Excerpted text |
# Husband turns down sex but watches porn everyday



## _Sugah_

Hey guys! I talked with my girlfriends about this issue i have with my husband but now i want a male opinion about it 

Ill give yall a little information about us

Married for a year now and everything is great besides our sex life. I love having sex and im an attractive 24 year old woman and my husband is 30.
My husband is in the army so of course we dont really have a lot of time to have sex like other couples. Its a really stressfull job so i understand that he wants to rest after a long day.
We used to have sex 3 times a week which was fine with me ( eventhough i wanted more lol )

Since a few month now he seems not to be interested in it as much as he used to, we still sometimes have sex once a week but lately its more like every 2 weeks and every time i initiate it he turns me down saying he is to tired BUT he watches porn every time he gets the chance and gets off to it too (sorry for my language)

So how can he turn me down saying hes to tired but then watches porn til 1 am in the morning knowing he has to get up early??

I never had a problem with porn but once he puts me out the picture and prefers watching it more than have sex with me im not okay with it

any thoughts or opinions would be really much appreciated  !!!


----------



## MarriedWifeInLove

This subject has been approached A LOT here on TAM. 

Go to Sex In Marriage and read a few of the threads. Some of mine address this EXACT issue - I can't figure it out and have given up trying.

If you find something that works, let me and the rest of us in your situation know.

Just know this - you are definitely NOT ALONE here with this issue - it's more prelevant than you think.


----------



## CallaLily

I agree about reading some of the other threads about it.

Task A | Decide whether each statement below agrees with the forum thread: (i) the poster has been married for a year; (ii) the poster's husband is 24 years old; (iii) the couple once had sex three times a week. Answer yes or no to each and quote the deciding words of the forum thread.
Task B | Reproduce everything in the forum thread from "Just know this" down to "threads about it.".

Given data |
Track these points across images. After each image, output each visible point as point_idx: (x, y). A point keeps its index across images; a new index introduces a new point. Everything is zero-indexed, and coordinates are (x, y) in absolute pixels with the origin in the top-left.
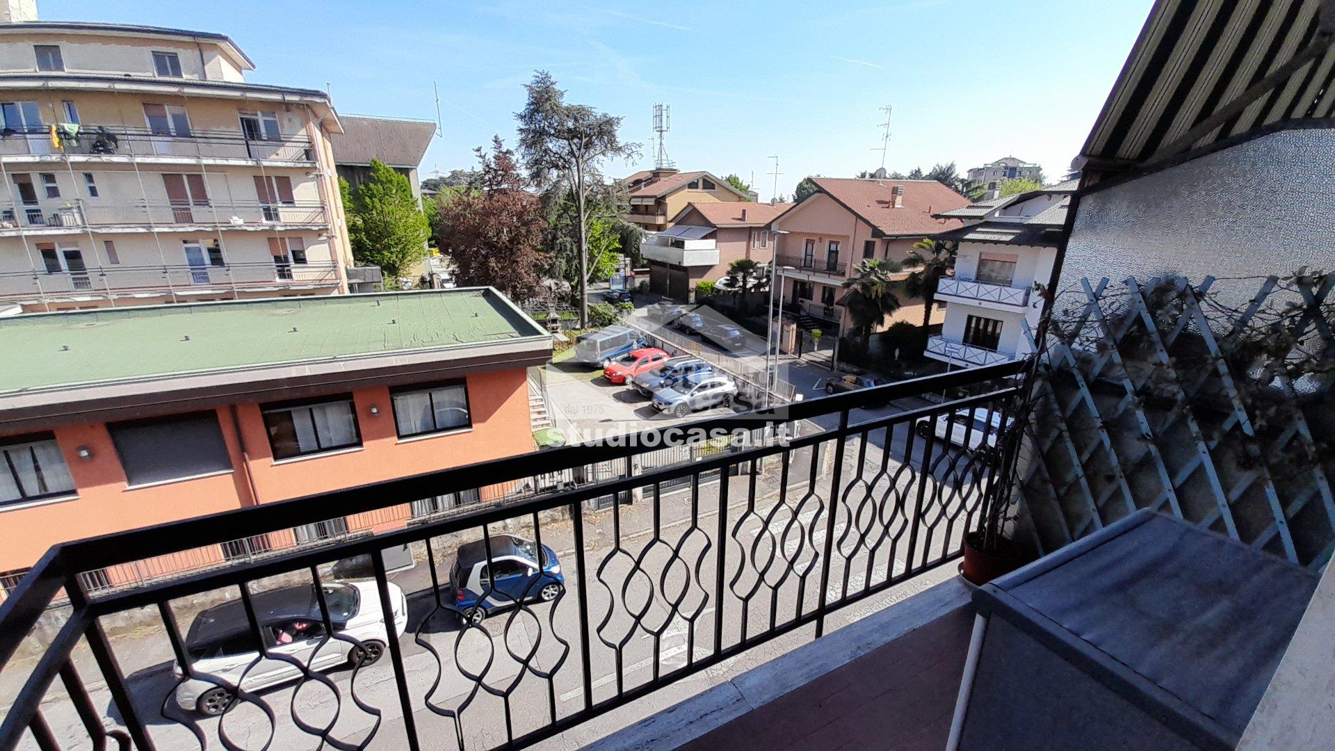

Output A |
(i) Yes: "Married for a year now"
(ii) No: "my husband is 30."
(iii) Yes: "We used to have sex 3 times a week"

Output B |
Just know this - you are definitely NOT ALONE here with this issue - it's more prelevant than you think.


----------



## CallaLily

I agree about reading some of the other threads about it.